Leeds Building Society has focused some of its attention on the availability of homes for first-time buyers, by withdrawing from second home mortgage market. They have also invested in their scheme with Credit Reference Agency, Experian, to give a boost to the credit score of hopeful homebuyers, which can make the difference between getting a mortgage offer and not.  

More generally we have seen the industry review some of their basic criteria, such as loan to income ratios and the length of mortgage terms available.  Whilst traditionally a first-time buyer would take a 25 year mortgage term, since the financial crisis in 2008 we have seen longer terms on offer to help increase mortgage affordability.  Today the majority (78%) of first-time buyers take a mortgage term over 25 years, with 22% taking a term over 35 years.

Family Support

For decades, many first-time buyers from the wealthiest of families have received support from parents and grandparents, the so called Bank of Mum and Dad (BoMaD). However, in recent years, BoMaD has grown significantly, with £8.8 billion of assistance provided in 2022, effectively making it the 10th largest mortgage lender in the UK!

BoMaD is no longer the silver spoon provided just to those from more affluent backgrounds, family support is now given to almost half (46%) of all first-time buyers supporting the purchase of 170,000 properties. And it’s a growth area, as it is expected to increase to 61% this year.

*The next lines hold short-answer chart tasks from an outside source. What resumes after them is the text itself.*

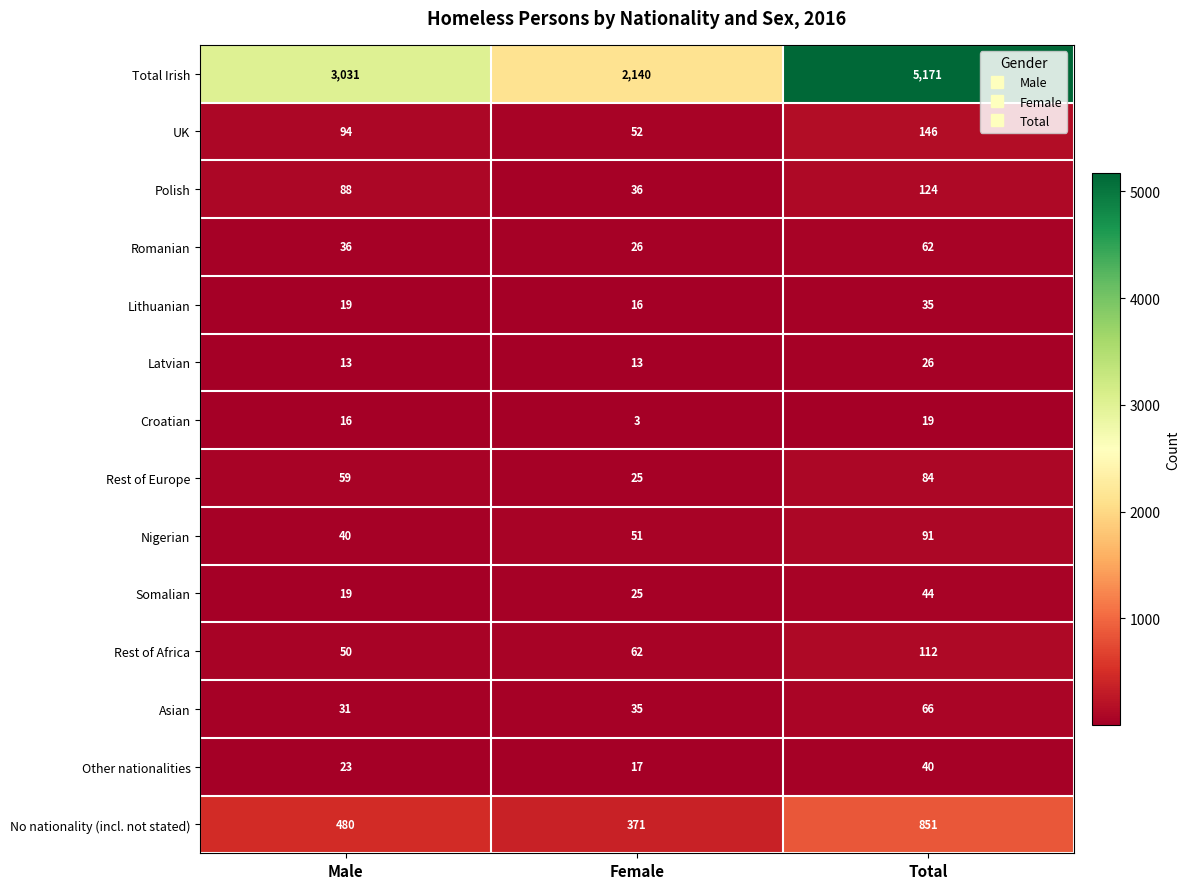

What is the difference between the highest and lowest values at Total?

5152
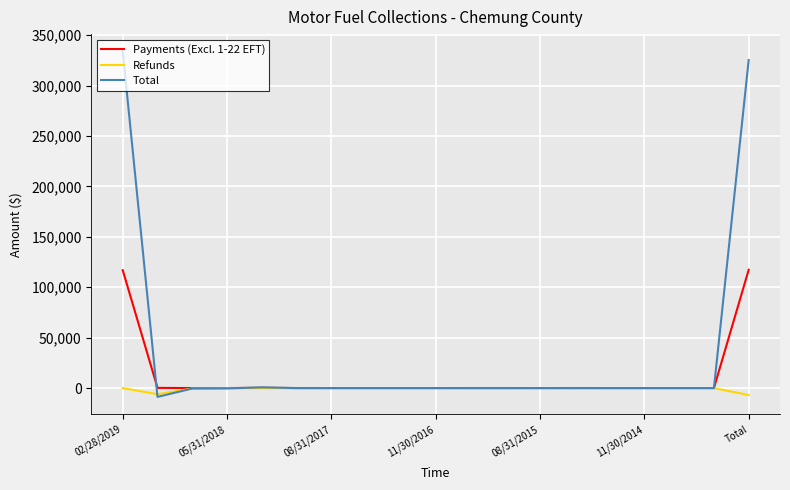

Rank the series by their maximum value, from highest to lowest.

Total, Payments (Excl. 1-22 EFT), Refunds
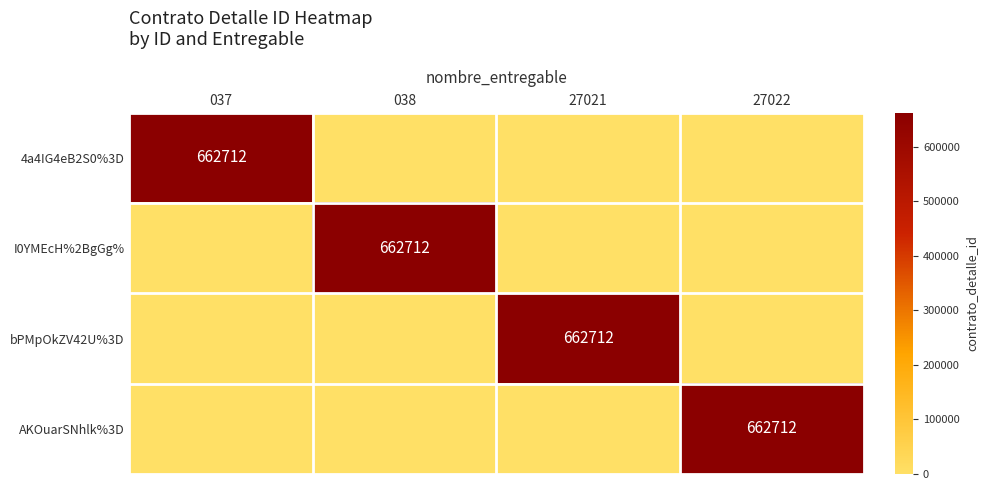

The value of bPMpOkZV42U%3D at 27021 is 662712. True or false?

True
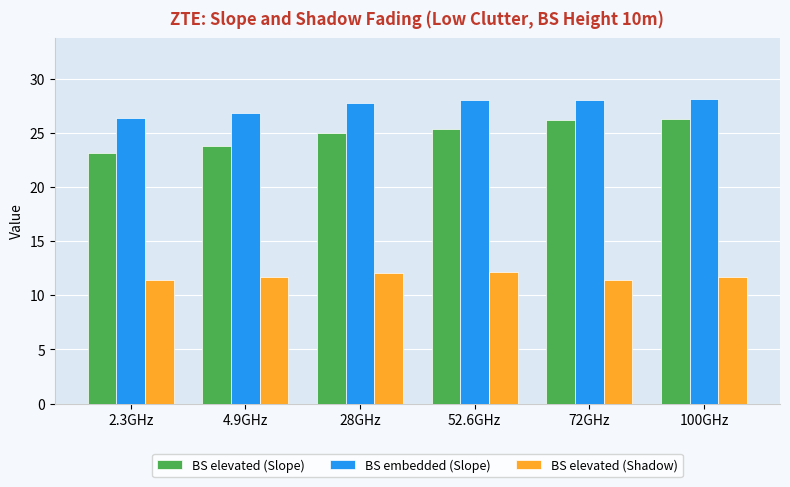

What is the difference between the highest and lowest values at 4.9GHz?

15.2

To put this family support into context, the government’s Help to Buy equity loan scheme has supported 387,000 house purchases over 10 years.

Summary

So what does all this tell us, and how does it ensure we maintain an active and vibrant first-time buyer market in the future.

There’s no doubt that government schemes have a useful role to play, and have been helpful to the market. It was, therefore, good to hear Michael Gove, the MP responsible for housing, earlier this year pledge to prioritise first-time buyers over those with multiple properties, speculative buyers or those who wish to convert family homes into holiday lets. And we should welcome the Labour Party’s commitment to giving ‘first dibs’ to homes in new housing developments with a government-backed mortgage guarantee scheme if they are to come into power next year. 

But the market can often be better served with bespoke innovations from mortgage lenders. These provide much more targeted support to homebuyers, responding to specific, local issues rather than the blanket approach afforded by government schemes. It is crucial that lender innovations continue to focus on supporting the next generation of homeowners.

And of course, the financial support of BoMaD will continue to be needed to oil the wheels of all the schemes and innovations.